Résumé de la décision
La Cour d'Appel de [Localité 8] a rendu une ordonnance le 10 novembre 2022, radiée l'affaire relative à l'appel formé par M. [N] [F] contre un jugement du Tribunal de Grande Instance de Vesoul du 21 décembre 2021. Ce jugement avait condamné M. [F] à payer un montant total de 6 540 euros à Mmes [E] et [V] [Y], ainsi qu'à M. [P] [Y]. Les intimés ont demandé la radiation de l'affaire en raison du non-paiement de la décision, et la Cour a statué que M. [F] n'avait pas justifié de l'exécution de la décision ou de l'impossibilité d'exécuter celle-ci, entraînant ainsi la radiation de l'affaire jusqu'à exécution du jugement.
Arguments pertinents
1. Non-exécution de la décision : La Cour a constaté que M. [F] n'avait pas exécuté le jugement frappé d'appel, ce qui justifiait la demande de radiation formulée par les intimés. L'article 524 du Code de procédure civile stipule que le conseiller de la mise en état peut ordonner la radiation si l'appelant ne justifie pas de l'exécution de la décision.
2. Conséquences excessives : Bien que M. [F] ait fait valoir que l'exécution des condamnations aurait des conséquences manifestement excessives en raison de sa situation financière délicate, la Cour a estimé qu'il n'avait pas fourni suffisamment d'éléments pour prouver son impossibilité d'exécuter la décision.
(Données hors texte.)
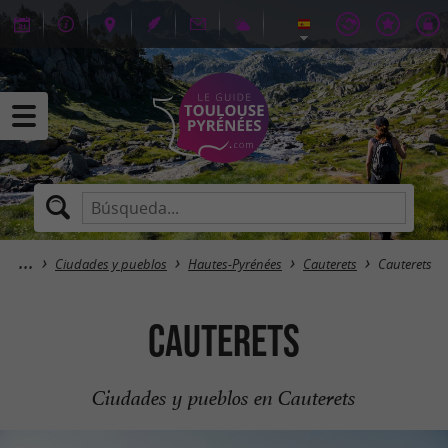
Ciudades y pueblos
Hautes-Pyrénées
Cauterets
Cauterets
Cauterets
Ciudades y pueblos en Cauterets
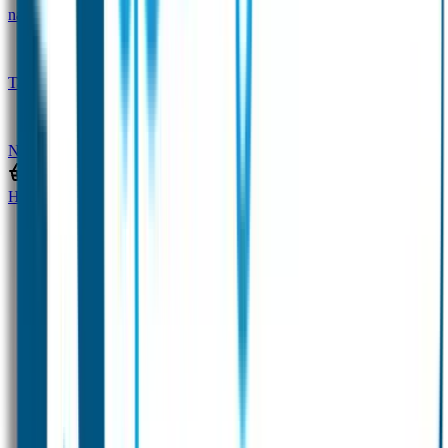
naam
Gepersonaliseerde kleurpotloden
Tassenhangers
Flessen Naambandje
SOS
Naambandje
STABILO producten
Home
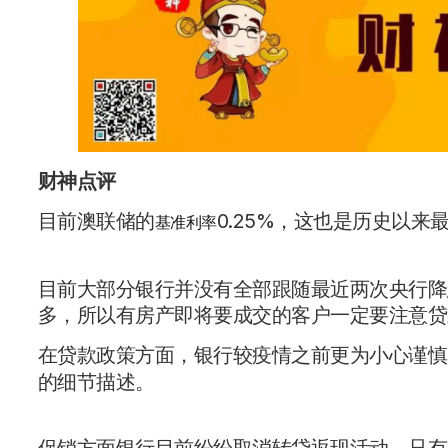
财神点评
目前澳联储的
0.25%，这也是历史以来
基准利率
目前大部分银行并没有全部跟随最近两次央行降
多，所以有房产即将要成交的客户一定要注意贷
在贷款政策方面，银行较疫情之前更为小心谨慎
的细节描述。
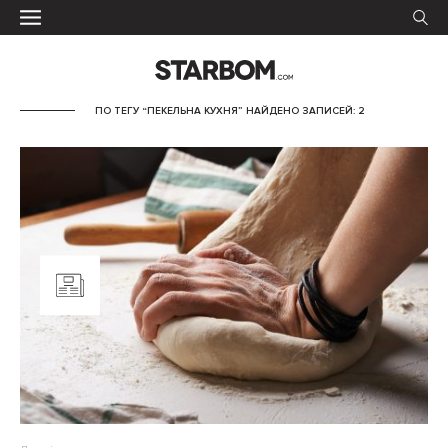
ПО ТЕГУ “ПЕКЕЛЬНА КУХНЯ” НАЙДЕНО ЗАПИСЕЙ: 2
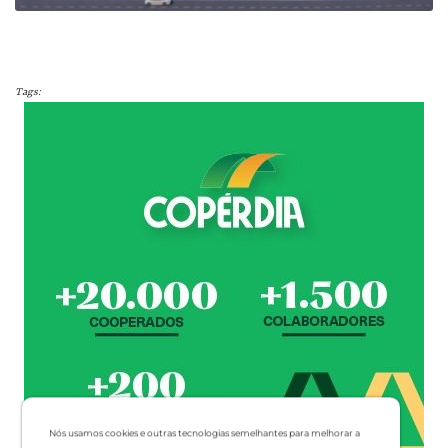
Tags:
Nós usamos cookies e outras tecnologias semelhantes para melhorar a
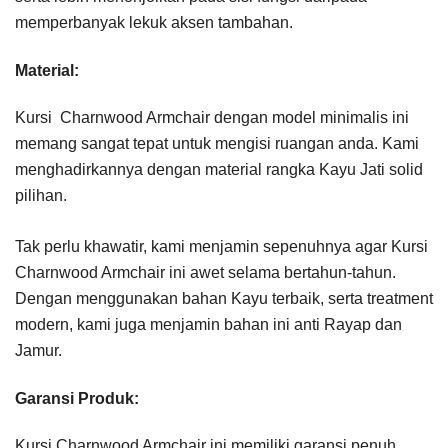
memperbanyak lekuk aksen tambahan.
Material:
Kursi Charnwood Armchair dengan model minimalis ini
memang sangat tepat untuk mengisi ruangan anda. Kami
menghadirkannya dengan material rangka Kayu Jati solid
pilihan.
Tak perlu khawatir, kami menjamin sepenuhnya agar Kursi
Charnwood Armchair ini awet selama bertahun-tahun.
Dengan menggunakan bahan Kayu terbaik, serta treatment
modern, kami juga menjamin bahan ini anti Rayap dan
Jamur.
Garansi Produk:
Kursi Charnwood Armchair ini memiliki garansi penuh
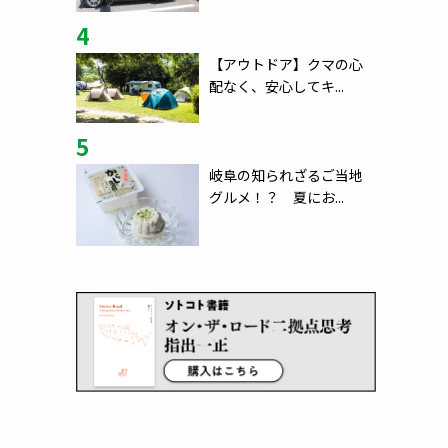
4
【アウトドア】クマの心
配なく、安心してキ...
5
岐阜の知られざるご当地
グルメ！？ 夏にお...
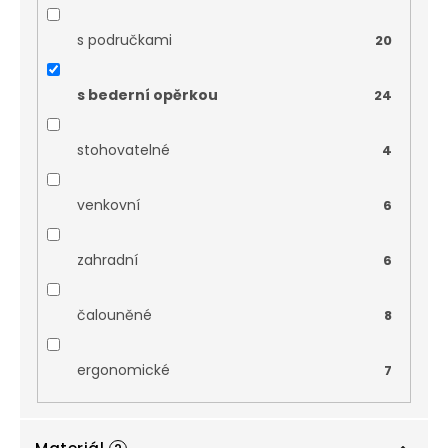
s područkami
20
s bederní opěrkou
24
stohovatelné
4
venkovní
6
zahradní
6
čalouněné
8
ergonomické
7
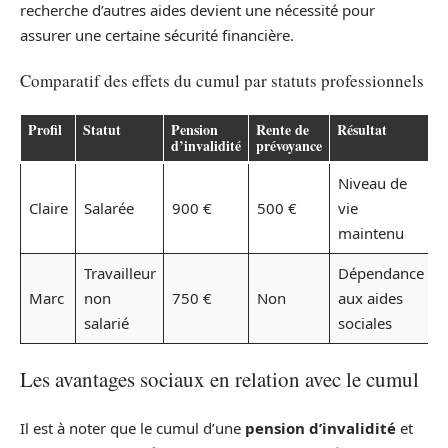
recherche d’autres aides devient une nécessité pour
assurer une certaine sécurité financière.
Comparatif des effets du cumul par statuts professionnels
Profil
Statut
Pension
Rente de
Résultat
d’invalidité
prévoyance
Niveau de
Claire
Salarée
900 €
500 €
vie
maintenu
Travailleur
Dépendance
Marc
non
750 €
Non
aux aides
salarié
sociales
Les avantages sociaux en relation avec le cumul
Il est à noter que le cumul d’une
pension d’invalidité
et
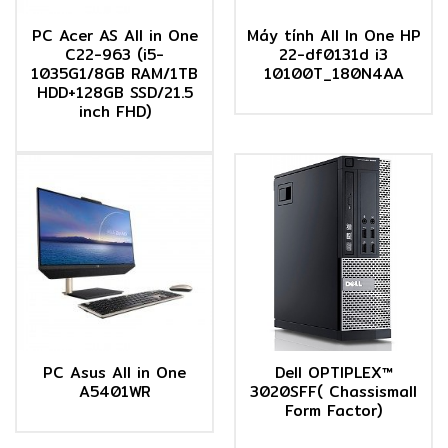
PC Acer AS All in One
Máy tính All In One HP
C22-963 (i5-
22-df0131d i3
1035G1/8GB RAM/1TB
10100T_180N4AA
HDD+128GB SSD/21.5
inch FHD)
PC Asus All in One
Dell OPTIPLEX™
A5401WR
3020SFF( Chassismall
Form Factor)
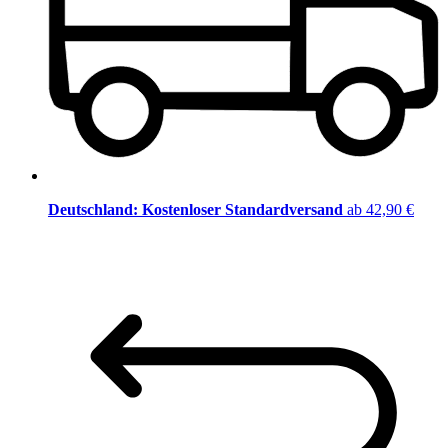
Deutschland: Kostenloser Standardversand
ab 42,90 €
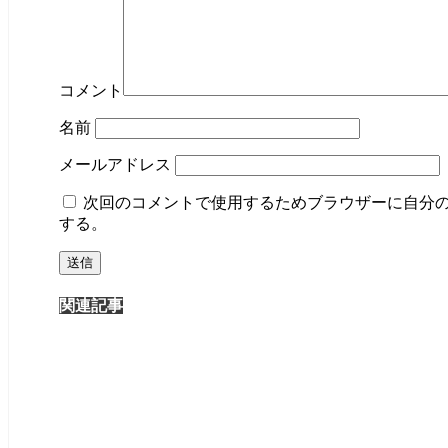
コメント
名前
メールアドレス
次回のコメントで使用するためブラウザーに自分
する。
関連記事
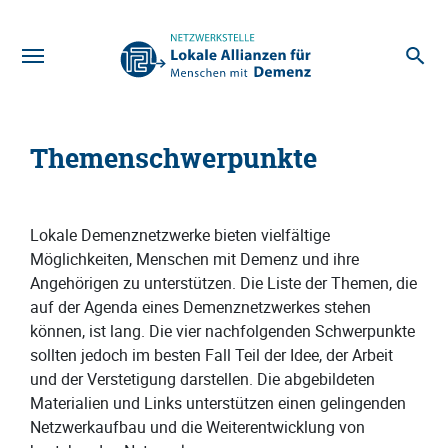
Zum Hauptinhalt
Themenschwerpunkte
Lokale Demenznetzwerke bieten vielfältige
Möglichkeiten, Menschen mit Demenz und ihre
Angehörigen zu unterstützen. Die Liste der Themen, die
auf der Agenda eines Demenznetzwerkes stehen
können, ist lang. Die vier nachfolgenden Schwerpunkte
sollten jedoch im besten Fall Teil der Idee, der Arbeit
und der Verstetigung darstellen. Die abgebildeten
Materialien und Links unterstützen einen gelingenden
Netzwerkaufbau und die Weiterentwicklung von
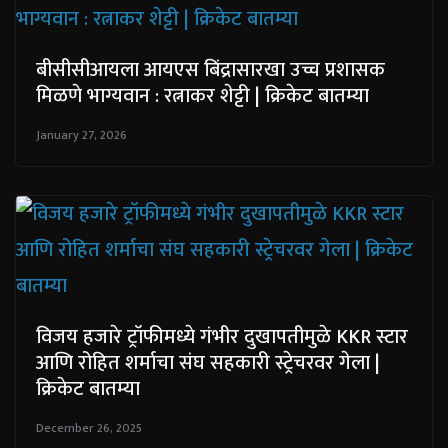
बीसीसीआयला आयएस बिंद्रासारखा उच्च प्रशासक
मिळणे भाग्यवान : रत्नाकर शेट्टी | क्रिकेट बातम्या
January 27, 2026
विजय हजारे ट्रॉफीमध्ये गंभीर दुखापतीमुळे KKR स्टार
आणि रोहित शर्माचा संघ सहकारी स्ट्रेचरवर गेला |
क्रिकेट बातम्या
December 26, 2025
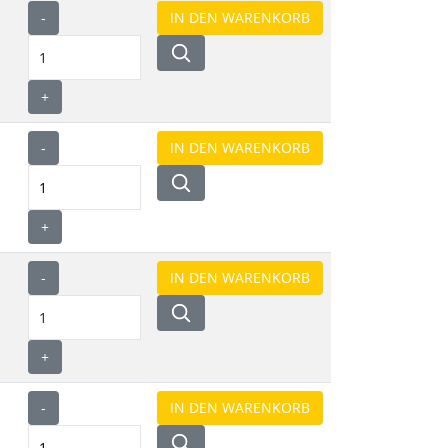
-
+
-
+
-
+
-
En effet, il n'a pas justifié de l'absence de patrimoine mobilier ou immobilier, ce qui aurait pu appuyer sa demande.
3. Revenu modeste : La Cour a noté que M. [F] avait un revenu imposable modeste, mais cela ne suffisait pas à établir qu'il était dans l'impossibilité d'exécuter le jugement. La décision souligne que la simple mention d'un revenu modeste ne constitue pas une preuve suffisante pour justifier la non-exécution.
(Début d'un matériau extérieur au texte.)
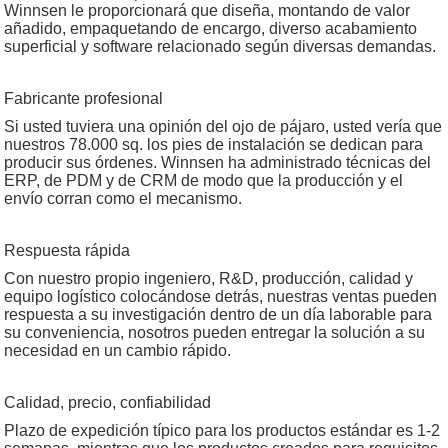
Winnsen le proporcionará que diseña, montando de valor
añadido, empaquetando de encargo, diverso acabamiento
superficial y software relacionado según diversas demandas.
Fabricante profesional
Si usted tuviera una opinión del ojo de pájaro, usted vería que
nuestros 78.000 sq. los pies de instalación se dedican para
producir sus órdenes. Winnsen ha administrado técnicas del
ERP, de PDM y de CRM de modo que la producción y el
envío corran como el mecanismo.
Respuesta rápida
Con nuestro propio ingeniero, R&D, producción, calidad y
equipo logístico colocándose detrás, nuestras ventas pueden
respuesta a su investigación dentro de un día laborable para
su conveniencia, nosotros pueden entregar la solución a su
necesidad en un cambio rápido.
Calidad, precio, confiabilidad
Plazo de expedición típico para los productos estándar es 1-2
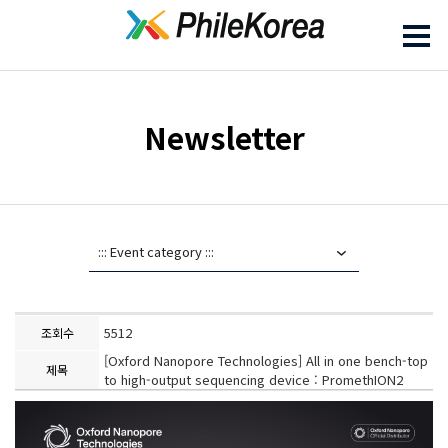
Newsletter
5512
조회수
[Oxford Nanopore Technologies] All in one bench-top
제목
to high-output sequencing device : PromethION2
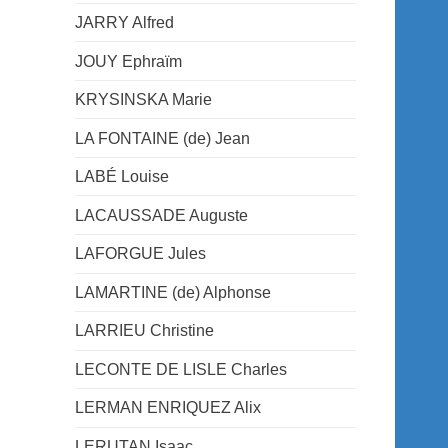
JARRY Alfred
JOUY Ephraïm
KRYSINSKA Marie
LA FONTAINE (de) Jean
LABÉ Louise
LACAUSSADE Auguste
LAFORGUE Jules
LAMARTINE (de) Alphonse
LARRIEU Christine
LECONTE DE LISLE Charles
LERMAN ENRIQUEZ Alix
LERUTAN Isaac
Interprétations et citations légales
L'ordonnance s'appuie sur l'interprétation de l'article 524 du Code de procédure civile, qui précise les conditions dans lesquelles un appelant peut être exempté de l'exécution d'une décision. Cet article stipule :
- Code de procédure civile - Article 524 : "Lorsque l'exécution provisoire est de droit ou a été ordonnée, le conseiller de la mise en état peut, en cas d'appel, décider, à la demande de l'intimé et après avoir recueilli les observations des parties, la radiation du rôle de l'affaire lorsque l'appelant ne justifie pas avoir exécuté la décision frappée d'appel ou avoir procédé à la consignation autorisée dans les conditions prévues à l'article 521, à moins qu'il lui apparaisse que l'exécution serait de nature à entraîner des conséquences manifestement excessives ou que l'appelant est dans l'impossibilité d'exécuter la décision."
Cette disposition souligne que la charge de la preuve incombe à l'appelant pour démontrer son impossibilité d'exécuter la décision. La Cour a donc interprété que M. [F] n'a pas satisfait à cette exigence, entraînant la radiation de l'affaire jusqu'à ce que le jugement soit exécuté.
En conclusion, la décision de la Cour d'Appel met en lumière l'importance de la preuve de l'impossibilité d'exécution dans le cadre des procédures d'appel, tout en rappelant que des considérations financières doivent être étayées par des éléments concrets.